In [1]:
import math
import numpy as np
import scipy.sparse as sp
import pandas as pd
from tqdm import tqdm
from collections import defaultdict
import os

import torch
import torch.nn as nn
import torch.nn.functional as F
from torch.utils.data import Dataset, DataLoader

from box import Box

import warnings

warnings.filterwarnings(action='ignore')
torch.set_printoptions(sci_mode=True)

# 1. 학습 설정

In [15]:
config = {
    'data_path' : "/opt/ml/input/data/train" , # 데이터 경로
    'model_path' : "../model",
    
    'submission_path' : "../submission",
    'submission_name' : 'oof_EASE_v2_submission.csv',

    'candidate_item_num' : 5,
    'valid_samples' : 10, # 검증에 사용할 sample 수
    'seed' : 22,
    'reg' : 750,
}

device = 'cuda' if torch.cuda.is_available() else 'cpu'

config = Box(config)

# 2. 데이터 전처리

In [9]:
class MakeMatrixDataSet():
    """
    MatrixDataSet 생성
    """
    def __init__(self, config):
        self.config = config
        self.df = pd.read_csv(os.path.join(self.config.data_path, 'train_ratings.csv'))
        
        self.item_encoder, self.item_decoder = self.generate_encoder_decoder('item')
        self.user_encoder, self.user_decoder = self.generate_encoder_decoder('user')
        self.num_item, self.num_user = len(self.item_encoder), len(self.user_encoder)

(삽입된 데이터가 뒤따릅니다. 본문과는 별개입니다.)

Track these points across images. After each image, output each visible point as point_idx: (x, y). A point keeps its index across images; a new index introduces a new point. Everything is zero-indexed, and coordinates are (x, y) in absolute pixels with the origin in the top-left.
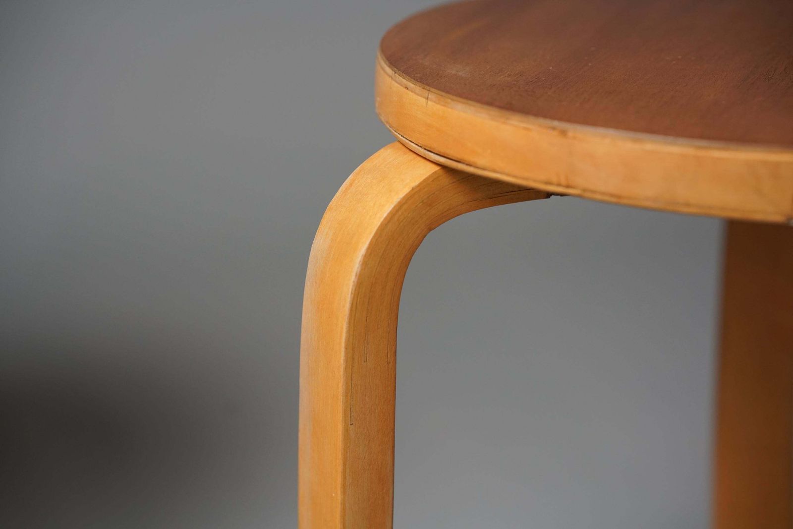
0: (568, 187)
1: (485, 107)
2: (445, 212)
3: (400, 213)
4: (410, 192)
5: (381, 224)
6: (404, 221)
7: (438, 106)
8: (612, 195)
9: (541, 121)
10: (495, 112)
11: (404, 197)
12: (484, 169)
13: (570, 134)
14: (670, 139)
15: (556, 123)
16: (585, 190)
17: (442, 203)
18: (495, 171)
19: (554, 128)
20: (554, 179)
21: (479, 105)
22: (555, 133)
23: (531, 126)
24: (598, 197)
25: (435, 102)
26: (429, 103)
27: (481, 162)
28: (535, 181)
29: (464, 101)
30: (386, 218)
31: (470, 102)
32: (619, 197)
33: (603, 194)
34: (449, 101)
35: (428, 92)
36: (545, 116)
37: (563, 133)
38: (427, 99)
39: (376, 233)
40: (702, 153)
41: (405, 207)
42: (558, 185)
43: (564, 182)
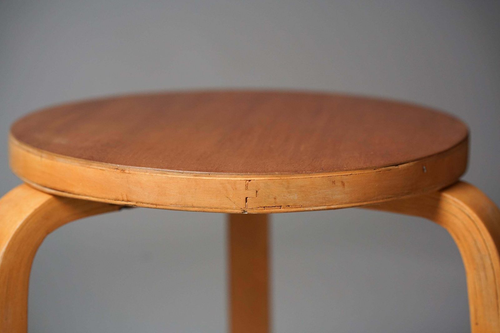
0: (128, 201)
1: (77, 159)
7: (48, 161)
9: (110, 165)
10: (83, 161)
11: (29, 215)
13: (127, 171)
15: (118, 166)
16: (137, 202)
18: (85, 195)
19: (117, 169)
21: (73, 158)
22: (118, 171)
23: (104, 169)
25: (46, 158)
26: (43, 159)
27: (76, 190)
31: (67, 157)
34: (55, 157)
35: (41, 152)
36: (112, 162)
37: (123, 171)
41: (31, 221)
42: (123, 201)
43: (125, 199)
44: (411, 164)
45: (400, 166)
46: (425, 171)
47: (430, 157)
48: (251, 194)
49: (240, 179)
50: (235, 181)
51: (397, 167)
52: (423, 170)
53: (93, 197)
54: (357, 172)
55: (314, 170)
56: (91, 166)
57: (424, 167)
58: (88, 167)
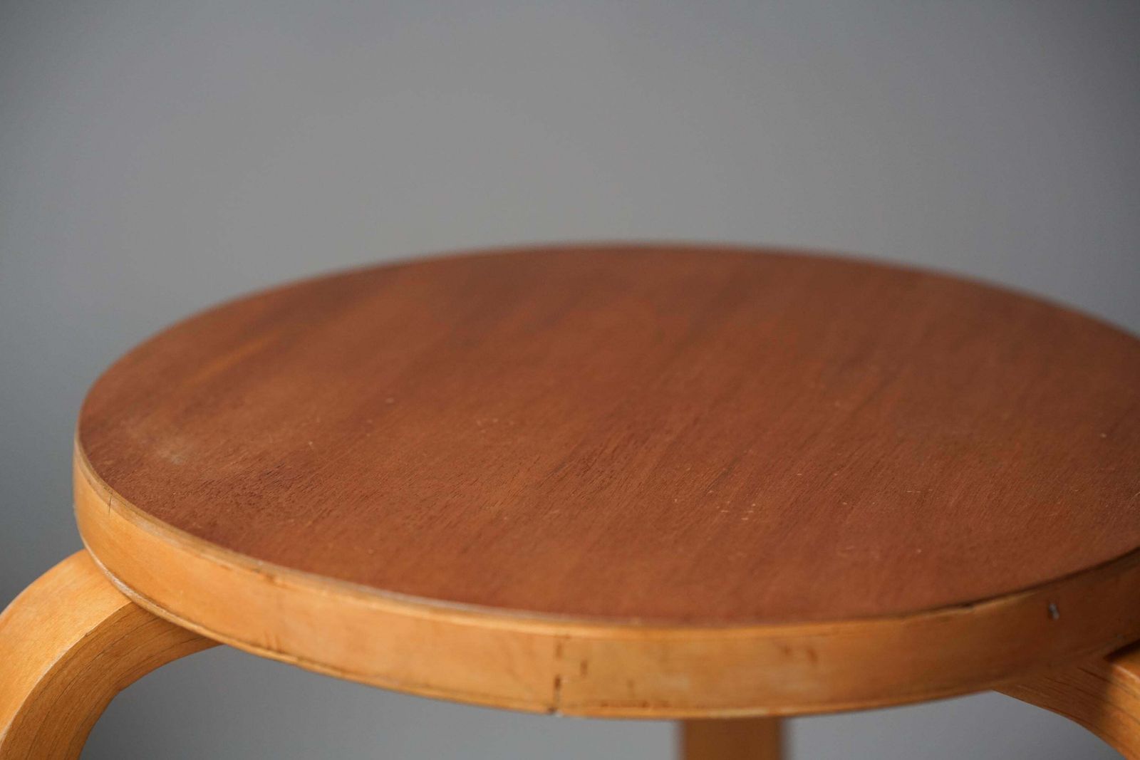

        self.df['item_idx'] = self.df['item'].apply(lambda x : self.item_encoder[x])
        self.df['user_idx'] = self.df['user'].apply(lambda x : self.user_encoder[x])

        self.user_train, self.user_valid = self.generate_sequence_data()

    def generate_encoder_decoder(self, col : str) -> dict:
        """
        encoder, decoder 생성

        Args:
            col (str): 생성할 columns 명
        Returns:
            dict: 생성된 user encoder, decoder
        """

        encoder = {}
        decoder = {}
        ids = self.df[col].unique()

        for idx, _id in enumerate(ids):
            encoder[_id] = idx
            decoder[idx] = _id

        return encoder, decoder
    
    def generate_sequence_data(self) -> dict:
        """
        sequence_data 생성

        Returns:
            dict: train user sequence / valid user sequence
        """
        users = defaultdict(list)
        user_train = {}
        user_valid = {}
        for user, item, time in zip(self.df['user_idx'], self.df['item_idx'], self.df['time']):
            users[user].append(item)
        
        for user in users:
            np.random.seed(self.config.seed)

            user_total = users[user]
            valid = np.random.choice(user_total, size = self.config.valid_samples, replace = False).tolist()
            train = list(set(user_total) - set(valid))

            user_train[user] = train
            user_valid[user] = valid # valid_samples 개수 만큼 검증에 활용 (현재 Task와 가장 유사하게)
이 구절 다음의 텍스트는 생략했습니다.